In May, the Air Force was planning to pay $2.97 billion for 42,275 Maverick anti-tank missiles in fiscal years 1984-1988. Revising the plan in September, the Air Force foresaw paying the same $2.97 billion -- but for 12,025 fewer Mavericks.
In addition, the Air Force calculated in May that the 490 initial production Mavericks it wanted to buy from Hughes Aircraft Co. would cost $480,000 each. In September, when it was seeking only 200, the unit cost was $1.1 million -- more than twice as much.
The drastic changes are disclosed in an Air Force "quantity/cost" analysis, one of several Pentagon documents obtained by the Project on Military Procurement. The project, which monitors military programs, released the documents to several reporters for publication this morning.
The Air Force provided an explanation in a Pentagon report to Congress on increases in the estimated costs of 39 major weapons in the quarter ending June 30. The report said the cost of Maverick grew from $5 billion to $6.2 billion -- the largest growth among the listed 39 weapons. The unit cost rose 23 percent.
The Air Force attributed 49 percent of the $1.2 billion increase to a slowing of planned procurement, 27 percent "to a correction in the way the contractor calculated inflation in prior years (FY 75-FY 81)," 18 percent to "receipt of contractor quotes that exceeded the original estimates," and 6 percent to "estimating error and changes in support/training equipment."
The Air Force prepared the documents for a weapon review panel, led by Defense Under Secretary Richard D. DeLauer, which advised approval of "low rate pilot production" of 200 "smart" heat-seeking missiles. Secretary Caspar W. Weinberger accepted the advice Sept. 29.
In a decision memo to the Air Force, Weinberger said he was releasing $160.2 million in fiscal 1982 funds for the "Segment I" production of the 200 Mavericks. The memo did not mention the $61 million released earlier for the same batch.
He also said his "acquisition strategy" was to limit fiscal 1983 "Segment II" production to 43 a month, subject to a review next Feb. 1 of the results of further tests of experimental Mavericks. By contrast, the Air Force had proposed much faster acquisition, starting with a fiscal 1983 procurement rate 2 1/2 times higher.
The Pentagon said the initial 200 missiles will enable the Air Force to continue tests for "reliability validation" and to do follow-up testing and evaluation "under operational conditions." The Pentagon said that it will approve mass production only if Maverick "continues to prove its ability as a cost-effective tactical weapon system" at night, in "limited adverse weather," and in "battlefield haze."

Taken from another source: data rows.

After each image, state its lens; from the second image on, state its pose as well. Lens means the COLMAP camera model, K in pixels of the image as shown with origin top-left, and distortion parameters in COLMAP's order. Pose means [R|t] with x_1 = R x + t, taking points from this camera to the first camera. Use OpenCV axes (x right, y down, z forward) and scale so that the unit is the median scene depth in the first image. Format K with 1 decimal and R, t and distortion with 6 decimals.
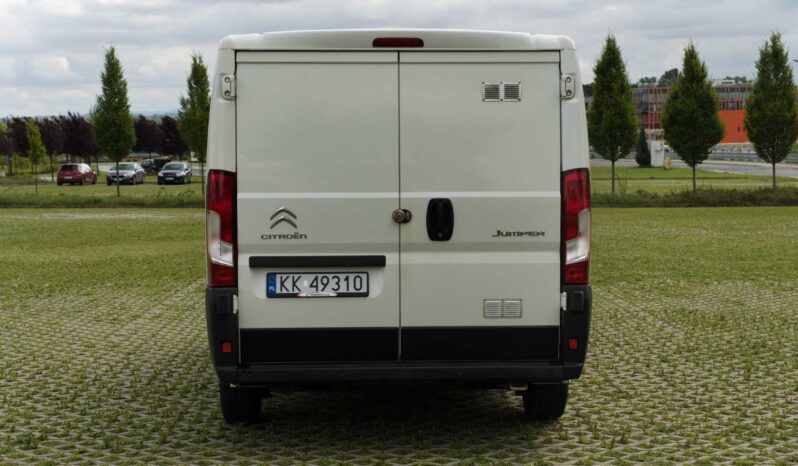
lens RADIAL K [[1233.5, 0, 396.3], [0, 1233.5, 236.0], [0, 0, 1]] dist [0.020803, 0.000000]
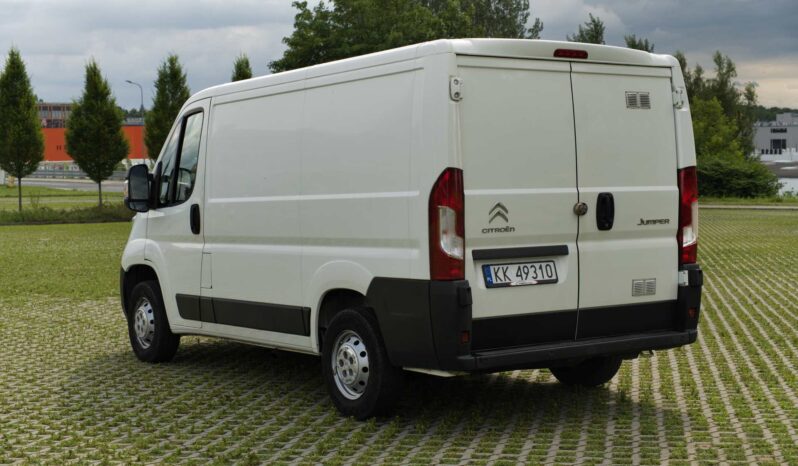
lens RADIAL K [[1233.5, 0, 395.2], [0, 1233.5, 231.6], [0, 0, 1]] dist [0.020803, 0.000000]
pose [[0.843436, -0.028900, 0.536451, -0.734673], [0.039067, 0.999208, -0.007593, 0.006260], [-0.535807, 0.027362, 0.843897, 0.145675]]
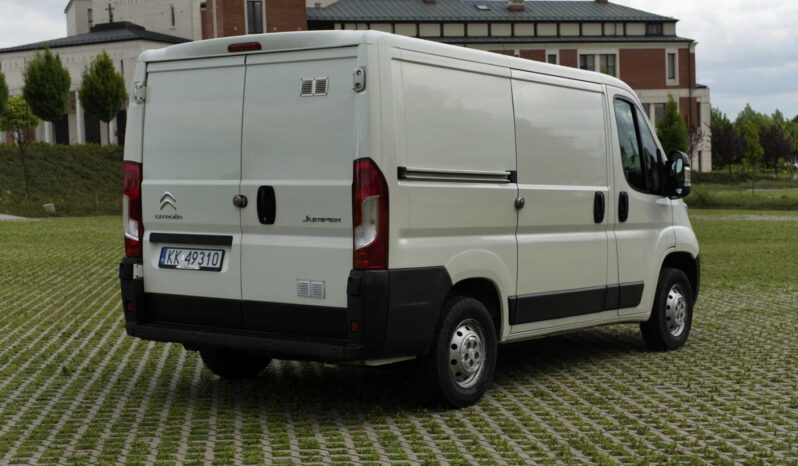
lens RADIAL K [[1233.5, 0, 397.6], [0, 1233.5, 228.4], [0, 0, 1]] dist [0.020803, 0.000000]
pose [[0.779393, 0.028475, -0.625887, 0.818484], [-0.034544, 0.999400, 0.002452, 0.000947], [0.625582, 0.019709, 0.779910, 0.210604]]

Critics say that five years of testing have failed to show Maverick to be effective in realistically simulated combat conditions even in the daytime, particularly in comparison with a relatively cheap, mass-produced 30-millimeter cannon of proved reliability that destroyed or mobilized all of the 10 Soviet main battle tanks in an operational test.
In March, Anthony R. Battista, the House Armed Services Committee's staff expert on Maverick, warned that the missile "would probably get more pilots killed than they would kill targets." He charged that approval of the 200 initial Mavericks would lock in the ultimate purchase of 61,000.
In July, the General Accounting Office urged the Pentagon to hold off on the initial buy, saying that five years of operational testing failed to show that Maverick "can be used effectively by U.S. military personnel in combat." It did poorly even when pilots were alerted to "what to look for" and in other "very favorably test conditions," the GAO said.
Starting in February, the Air Force did operational tests of nine Mavericks. According to a report last summer, the first eight were found to have a less than 30 percent probability of working properly after being airborne for 14 hours, although the target standard was 85 percent reliability.
Martin F. Chen, the Air Force acting assistant secretary for research and development, said last night, "It is true that we have not reached the 85 percent threshold." At the same time, he said, "we have had an increase in the trend toward reliability improvements." Chen confirmed that two of the nine shots were unsuccessful but said that seven were direct hits.